MONDAY BEER AND WINE LINKS, MUSING 2.08.16
Living with Beer and Mental Health, Part One: Geoffrey Did it Wrong.
Expect to feel uncomfortable reading this, whether it is because this story is so private and honest or because of what it leaves you thinking about. Before you begin, understand a) it is 2,328 words by my count, and b) there are paragraphs like this: “I often wish my Dad had died but he has proved himself immortal. I never thought I’d share these stories before his own obituary but I find it prudent to share them now. If you ever feel you don’t have control over your drinking, if you ever begin to do it to guide you through every day, if you ever feel that you HAVE to drink for whatever reason that is, then seek the help you may need. It could really be the start of something serious that won’t just destroy your own life but all those around you who love you.” [Via Beer Compurgation]
Still Not Backing Down For Four Hundred Years.
There’s already been plenty of chatter about Budweiser’s #NotBackDown Super Bowl commercial (40 0,000 views on YouTube for the full versionbefore the game even started) and we can expect plenty more on Twitter, in blog posts, and in online publications. Alan McLeod’s post will be the best single thing you read. I spent considerable time the past year scrutinizing what was going on in American beer the last 400 years, but through a different prism. Different enough it will take a full post to explain. So it’s not the best single thing you will read because I agree with it, but because these are things you should be thinking about. Agreeing is not required. So even though Alan describes Budweiser as “unpleasantly bitter” (huh? bitter?) take him seriously. [Via A Good Beer Blog]
The Unsessionability of Session IPA.
[Via Pencil & Spoon]
Defending the Session IPA and the American Palate.
[Via All About Beer]
Mark Dredge’s thesis, put forth a couple of weeks ago, is pretty straightforward: “I’ve never tasted a Session IPA that’s sessionable in the British sense and they are almost ironically unsessionable; too dry, too bitter, too intense in aroma and flavour – they are unbalanced towards the IPA instead of the Session.” And Jeff Alworth’s reply, “We want them ‘unbalanced toward the IPA'” is equally straightforward. “We” being Americans, and both writers acknowledging differences in culture and palates. But to really understand the cultural differences, read Tandleman’s comment.
Burgundy vs. Champagne: An 18th Century Flame War.
This discussion is not nearly as civilized as the one between Mr. Dredge and Mr. Alworth. For instance, “The wine of Reims is thin, not quite wine-flavored, and acid, which, like most other white wines, has the strength to make urine, but very little to nourish & to warm.” [Via Gargantuan Wine]
#Indie Beer – How the American Beer Scene and The Protestant Reformation Actually Have a lot in Common.
[Via Literature & Libation]
Indie Beer and the Importance of a Name.
[Via BeerGraphs]
There was more back-and-forth on Twitter about the term “Indie Beer” than there were blog posts (or I missed them) than in the beer blogosphere.
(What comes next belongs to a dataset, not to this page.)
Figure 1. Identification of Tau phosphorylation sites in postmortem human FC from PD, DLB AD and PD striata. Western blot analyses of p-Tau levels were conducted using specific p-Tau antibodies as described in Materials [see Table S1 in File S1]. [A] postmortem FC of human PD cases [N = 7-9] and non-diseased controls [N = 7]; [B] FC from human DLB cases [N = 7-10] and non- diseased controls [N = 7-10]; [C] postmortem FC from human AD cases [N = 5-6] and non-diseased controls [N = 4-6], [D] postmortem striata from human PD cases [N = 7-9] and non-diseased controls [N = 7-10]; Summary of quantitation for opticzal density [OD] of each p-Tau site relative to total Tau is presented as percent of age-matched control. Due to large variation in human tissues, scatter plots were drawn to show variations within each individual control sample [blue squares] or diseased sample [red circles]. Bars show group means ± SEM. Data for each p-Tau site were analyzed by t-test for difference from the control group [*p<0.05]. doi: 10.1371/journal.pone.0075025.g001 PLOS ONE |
So maybe we will be spared endless discussions about possible definitions. It does provoke interesting thinking, a) being the analogies from Oliver Gray in #1, and second the conclusion Eno Sarris draws in #2: “There was a reason we started calling some music indie. There was a reason certain crews stopped using that term. There was a reason we started calling beer craft. There is a reason for some to stop using that term.”
Office Space: Did a loss of authenticity doom the Rolling Rock brand to failure?
[Via Reading Eagle]
Bruce Springsteen, ‘The Ties That Bind’, the Working Class, and Authenticity.
[Via PopMatters]
Indeed, discussions about authenticity and beer or brewing can make our heads hurt. But since we just dippied into the Indie music world . . . Was Rolling Rock authentic for you (even if you didn’t like the beer) before Anheuser-Busch bought the brewery? And does considering the relationship between art and authenticity tell us anything about beer? You are not required to care about either, but I spent a fair amount of time thinking about what brewers creating in writing the first chapter of Brewing Local (now working its way through the production process). I wish I’d read the second linked story first.
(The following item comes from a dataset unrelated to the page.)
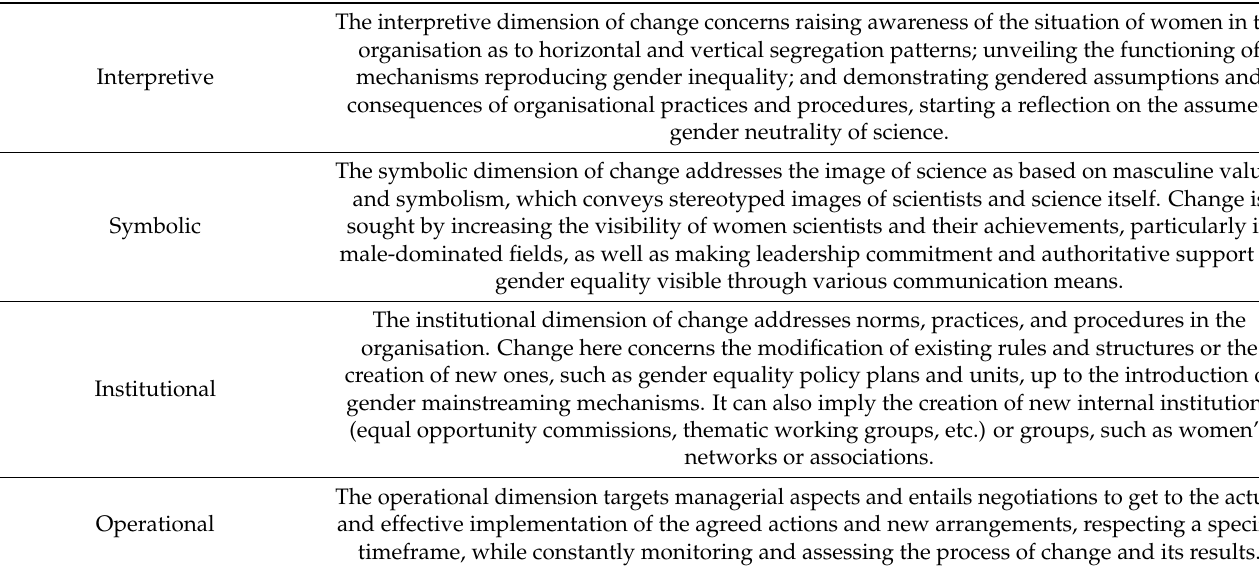
Table 2. The multiple dimensions of institutional change (Kalpazidou Schmidt and Cacace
Working class beer is not a myth, but sometimes it feels endangered. So maybe an art/music analogy tells us something. “Art is the wrench in the gears of authenticity’s easy association with working class music. It creates contradictions and layers of meaning, complexity and ambiguity, and mistakes, misfires, but it’s also how a real voice for the working class can exist in popular music, and most importantly, how that music can be more than the singer’s voice, more than the critic’s voice, more than official history’s voice. If we stop being obsessed by the authenticity of the artist, we might discover the truth in what he says.”
Crap. Now I have to have another Bud to see what I meant by that third bitter note. Something between the beechwood and a dry twiggy hop comes through for me.